Той ночью я видел сон. — Без четверти семь бьют в кирке колокола, и вся колония сидит за столом, за кофэ. Памятью — я смотрю в окно дома Cross — Mutter, одинокий верблюд утверждает мне Азию, «Ночь Азии», «змеиную мудрость» драконов — песчанной своей шерстью, степным спокойствием и криком своим, заключающем в себе всю культуру Турана. Но сны у меня бывают всегда голубоватыми. Мне во сне надо было куда-то бежать, а в снах нельзя бегать, спутаны ноги, от этого делается неимоверно тесно. Я проснулся, и еще вьяви — в полусне — видел трех братьев, Дрей Брудер, что стали там на Волге, против Катринштадт. На дворе был шум; я отворил окно: за заборчиком батюшка проклинал свою дочь, так, как надо проклинать по обычаям православной церкви, как анафемотствуют на первой неделе Великого поста Емельяна Пугачева.

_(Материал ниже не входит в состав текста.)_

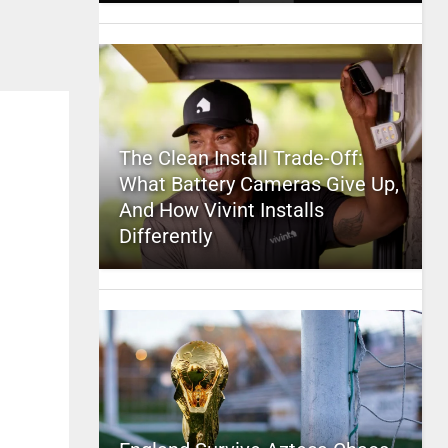
The Clean Install Trade-Off:
What Battery Cameras Give Up,
And How Vivint Installs
Differently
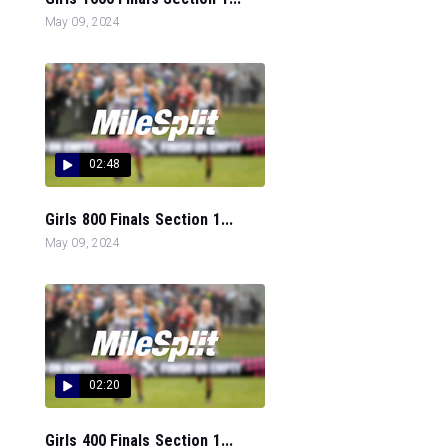
May 09, 2024
02:48
Girls 800 Finals Section 1...
May 09, 2024
02:20
Girls 400 Finals Section 1...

Здесь я кончаю свой рассказ. Дело в том, что если искусство все, что я взял из жизни и слил в слова, как это есть для меня, то каждый рассказ всегда бесконечен, как беспредельна жизнь. Drei Bruder — по — русски: три брата. Это вот те три избы стоят рядом. Иван Андреевич мне рассказал, что рожь расцветает в волосах женщины. Будет новое лето, еще много лет, когда я пойду в рожь и узнаю, так — ли это. Память знает эти медовые пряники с горькой миндалиной посреди.